We understand you may be reluctant to give this information, so please be assured that any information we receive is protected under the attorney-client privilege, and we will never discuss this information without your permission.


We also understand you may not have all the answers to the questions asked in the questionnaires. In that case, just fill in the information as best you can.


Finally, we recognize the questionnaires may take you quite a bit of time to complete. Please know that the questionnaires do help us discuss with you and address your legal needs. Accordingly, please bring the completed questionnaires to your appointment.

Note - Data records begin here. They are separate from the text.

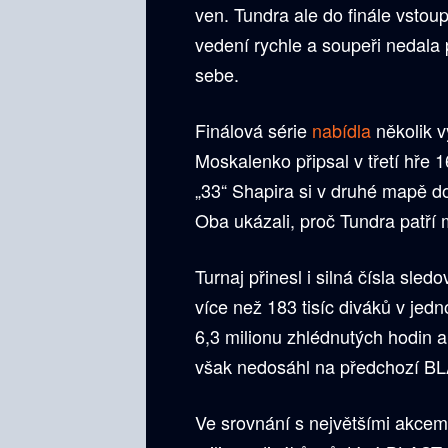
ven. Tundra ale do finále vstoup
vedení rychle a soupeři nedala 
sebe.
Finálová série
nabídla
několik v
Moskalenko připsal v třetí hře 
„33“ Shapira si v druhé mapě d
Oba ukázali, proč Tundra patří 
Turnaj přinesl i silná čísla sled
více než 183 tisíc diváků v jed
6,3 milionu zhlédnutých hodin 
však nedosáhl na předchozí BLA
Ve srovnání s největšími akcemi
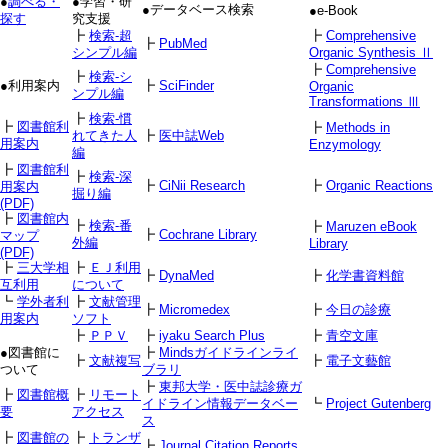
●
調べる・
●学習・研
●データベース検索
●e-Book
探す
究支援
┣
検索-超
┣
Comprehensive
┣
PubMed
シンプル編
Organic Synthesis Ⅱ
┣
Comprehensive
┣
検索-シ
●利用案内
┣
SciFinder
Organic
ンプル編
Transformations Ⅲ
┣
検索-慣
┣
図書館利
┣
Methods in
れてきた人
┣
医中誌Web
用案内
Enzymology
編
┣
図書館利
┣
検索-深
┣
CiNii Research
┣
Organic Reactions
用案内
掘り編
(PDF)
┣
図書館内
┣
検索-番
┣
Maruzen eBook
┣
Cochrane Library
マップ
外編
Library
(PDF)
┣
三大学相
┣
ＥＪ利用
┣
DynaMed
┣
化学書資料館
互利用
について
┗
学外者利
┣
文献管理
┣
Micromedex
┣
今日の診療
用案内
ソフト
┣
ＰＰＶ
┣
iyaku Search Plus
┣
青空文庫
●図書館に
┣
Mindsガイドラインライ
┣
文献複写
┣
電子文藝館
ついて
ブラリ
┣
東邦大学・医中誌診療ガ
┣
図書館概
┣
リモート
イドライン情報データベー
┗
Project Gutenberg
要
アクセス
ス
┣
図書館の
┣
トランザ
┣
Journal Citation Reports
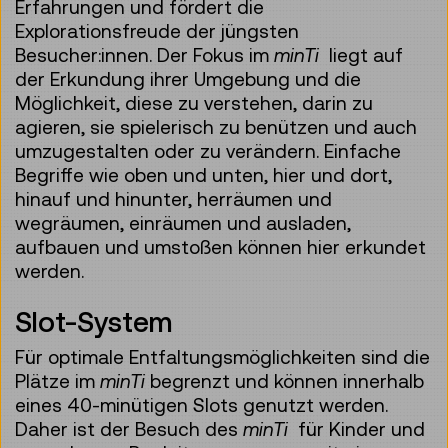
Erfahrungen und fördert die
Explorationsfreude der jüngsten
Besucher:innen. Der Fokus im
minTi
liegt auf
der Erkundung ihrer Umgebung und die
Möglichkeit, diese zu verstehen, darin zu
agieren, sie spielerisch zu benützen und auch
umzugestalten oder zu verändern. Einfache
Begriffe wie oben und unten, hier und dort,
hinauf und hinunter, herräumen und
wegräumen, einräumen und ausladen,
aufbauen und umstoßen können hier erkundet
werden.
Slot-System
Für optimale Entfaltungsmöglichkeiten sind die
Plätze im
minTi
begrenzt und können innerhalb
eines 40-minütigen Slots genutzt werden.
Daher ist der Besuch des
minTi
für Kinder und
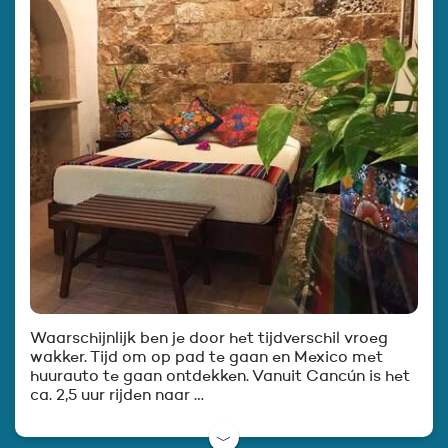
Waarschijnlijk ben je door het tijdverschil vroeg
wakker. Tijd om op pad te gaan en Mexico met
huurauto te gaan ontdekken. Vanuit Cancún is het
ca. 2,5 uur rijden naar …
﹀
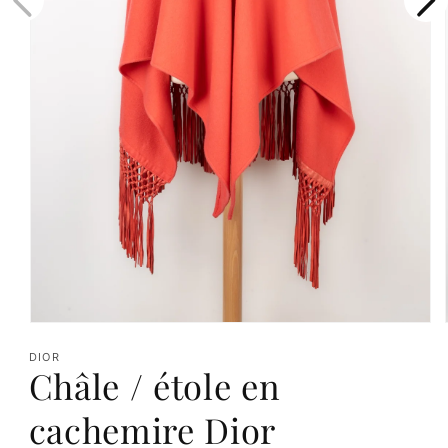
Ouvrir
le
DIOR
Châle / étole en
média
1
cachemire Dior
dans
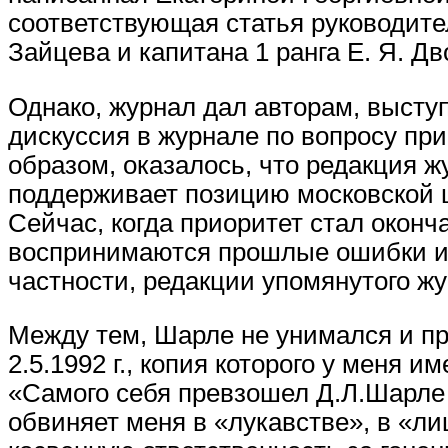
соответствующая статья руководите
Зайцева и капитана 1 ранга Е. Я. Д
Однако, журнал дал авторам, высту
дискуссия в журнале по вопросу при
образом, оказалось, что редакция 
поддерживает позицию московской ш
Сейчас, когда приоритет стал окон
воспринимаются прошлые ошибки и з
частности, редакции упомянутого жу
Между тем, Шарле не унимался и пр
2.5.1992 г., копия которого у меня
«Самого себя превзошел Д.Л.Шарле 
обвиняет меня в «лукавстве», в «ли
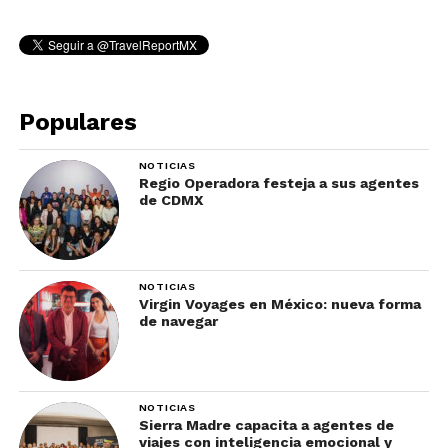
Populares
NOTICIAS
Regio Operadora festeja a sus agentes
de CDMX
NOTICIAS
Virgin Voyages en México: nueva forma
de navegar
NOTICIAS
Sierra Madre capacita a agentes de
viajes con inteligencia emocional y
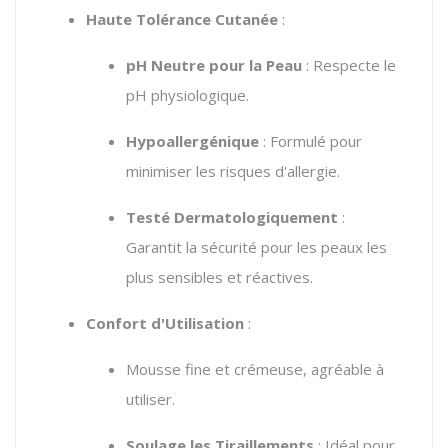
Haute Tolérance Cutanée
:
pH Neutre pour la Peau
: Respecte le
pH physiologique.
Hypoallergénique
: Formulé pour
minimiser les risques d'allergie.
Testé Dermatologiquement
:
Garantit la sécurité pour les peaux les
plus sensibles et réactives.
Confort d'Utilisation
:
Mousse fine et crémeuse, agréable à
utiliser.
Soulage les Tiraillements
: Idéal pour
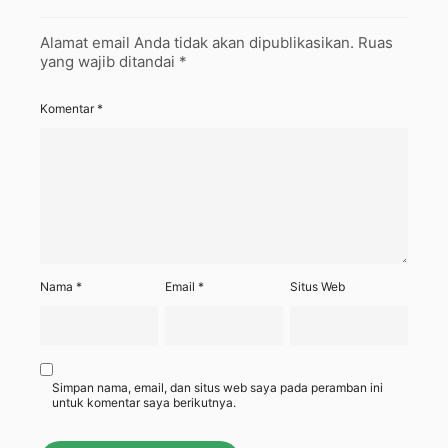
Alamat email Anda tidak akan dipublikasikan.
Ruas
yang wajib ditandai
*
Komentar
*
Nama
*
Email
*
Situs Web
Simpan nama, email, dan situs web saya pada peramban ini
untuk komentar saya berikutnya.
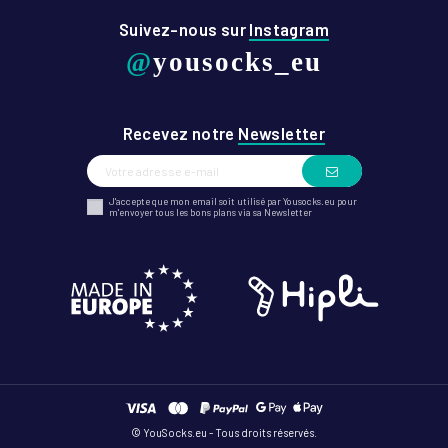
Suivez-nous sur
Instagram
@
yousocks_eu
Recevez notre
Newsletter
J'accepte que mon email soit utilisé par Yousocks.eu pour
m'envoyer tous les bons plans via sa Newsletter
© YouSocks.eu - Tous droits réservés.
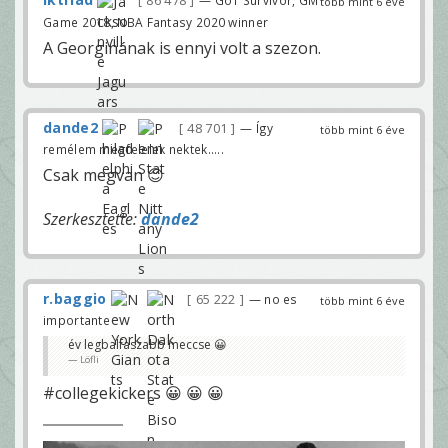
86 478
— GoT Survivor, GM
több mint 6 éve
Game 2018, NBA Fantasy 2020 winner
A Georginának is ennyi volt a szezon.
dande2
48 701
— Így
több mint 6 éve
remélem megfelelek nektek.....
Csak megvan 😊
Szerkesztette:
dande2
r.baggio
65 222
— no es
több mint 6 éve
importante
év legbalfaszabb meccse 😀
Löfli
#collegekickers 😀 😀 😀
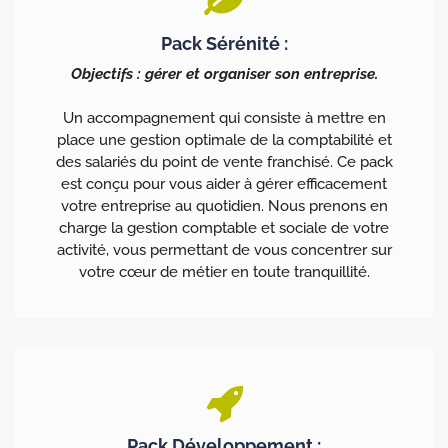
Pack Sérénité :
Objectifs : gérer et organiser son entreprise.
Un accompagnement qui consiste à mettre en
place une gestion optimale de la comptabilité et
des salariés du point de vente franchisé. Ce pack
est conçu pour vous aider à gérer efficacement
votre entreprise au quotidien. Nous prenons en
charge la gestion comptable et sociale de votre
activité, vous permettant de vous concentrer sur
votre cœur de métier en toute tranquillité.
Pack Développement :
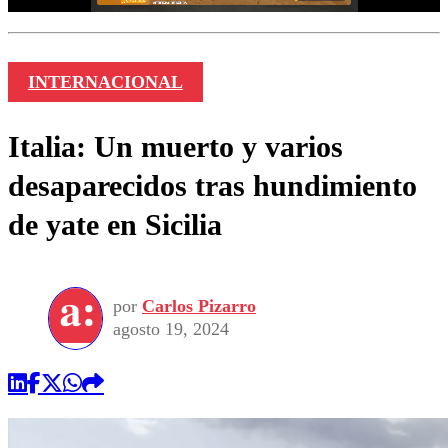
INTERNACIONAL
Italia: Un muerto y varios
desaparecidos tras hundimiento
de yate en Sicilia
por
Carlos Pizarro
agosto 19, 2024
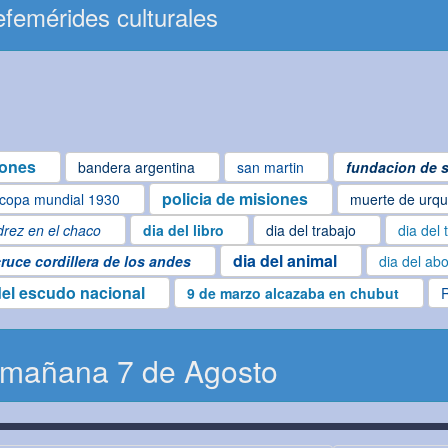
femérides culturales
iones
bandera argentina
san martin
fundacion de s
policia de misiones
copa mundial 1930
muerte de urqu
drez en el chaco
dia del libro
dia del trabajo
dia del 
dia del animal
ruce cordillera de los andes
dia del ab
del escudo nacional
9 de marzo alcazaba en chubut
 mañana 7 de Agosto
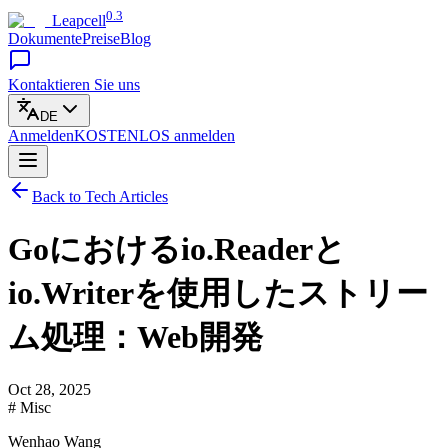
0.3
Leapcell
Dokumente
Preise
Blog
Kontaktieren Sie uns
DE
Anmelden
KOSTENLOS
anmelden
Back to Tech Articles
Goにおけるio.Readerと
io.Writerを使用したストリー
ム処理：Web開発
Oct 28, 2025
# Misc
Wenhao Wang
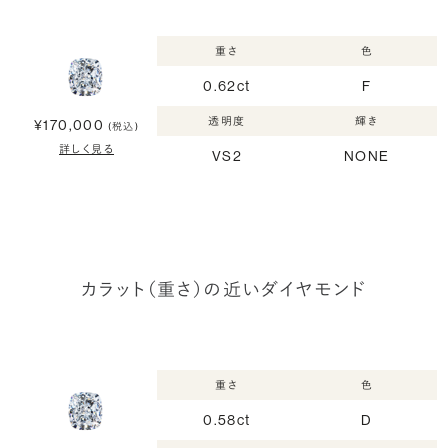
重さ
色
0.62ct
F
透明度
輝き
¥170,000
(税込)
詳しく見る
VS2
NONE
カラット（重さ）の近いダイヤモンド
重さ
色
0.58ct
D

Please also bring copies of the following documents if you have them.

  • wills
  • trusts
  • living wills
  • powers of attorney
  • long-term care insurance
  • deeds to real estate
  • copy of real estate tax bill
  • most recent bank and brokerage account statements
  • life insurance/IRA/retirement plan beneficiary designations


The Initial Consultation

At your Initial Consultation, _________ will review all the information and documents you provide to us. _________ will discuss your concerns, goals, and objectives and will give you information about probate, estate planning, and capacity planning. _________ will discuss the various options available to you, including wills, trusts, powers of attorney, health care powers of attorney, and living wills. Depending on your circumstances, we may also discuss other relevant matters.


Your appointment should last less than one hour. At the end of the appointment, you will decide whether to hire ______ to provide any further legal services to you. If you have any questions prior to your appointment, please do not hesitate to contact us.

David H. Lefton

David H. Lefton, Esquire, is 2016–2017 Chair of the GPSolo Division. He is an equity partner with Barron Peck Bennie & Schlemmer in Cincinnati, Ohio.